(TASK PROMPT) Return the forum page text verbatim, beginning at "This is the" and stopping after "dismiss this message.".

(TEXT PROVIDED)
+-------+
This is the new home of the egghelp.org community forum.
All data has been migrated (including user logins/passwords) to a new phpBB version.


For more information, see this announcement post. Click the X in the top right-corner of this box to dismiss this message.

A simple tcl to pull a word origin from etymonline.com

Requests for complete scripts or modifications/fixes for scripts you didn't write. Response not guaranteed, and no thread bumping!
Post Reply
m
manipulativeJack
Voice
Posts: 13
Joined: Tue Feb 17, 2009 9:52 pm

A simple tcl to pull a word origin from etymonline.com

Post by manipulativeJack »
+-------+
(DATA EXTRACTS)
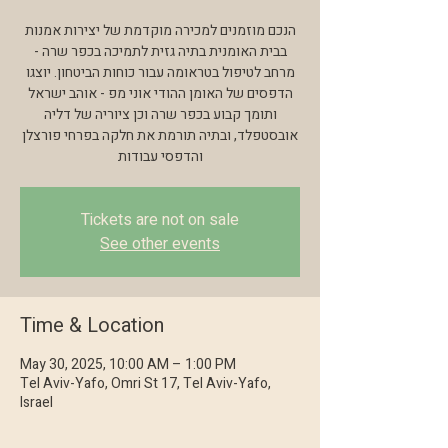
הנכם מוזמנים למכירה מוקדמת של יצירות אמנות
בבית האומנית בתיה גזית לתמיכה בכפר שרה -
מרחב לטיפול בטראומה עבור כוחות הביטחון. יוצגו
הדפסים של האומן ההודי אוני מפ - אוהב ישראל
ותומך קבוע בכפר שרה וכן ציוריה של דליה
אובסטפלד, ובתיה תורמת את חלקה בפרחי פורצלן
והדפסי עבודות
Tickets are not on sale
See other events
Time & Location
May 30, 2025, 10:00 AM – 1:00 PM
Tel Aviv-Yafo, Omri St 17, Tel Aviv-Yafo,
Israel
+-------+
(RESULT FOR THIS EXERCISE)
This is the new home of the egghelp.org community forum.
All data has been migrated (including user logins/passwords) to a new phpBB version.


For more information, see this announcement post. Click the X in the top right-corner of this box to dismiss this message.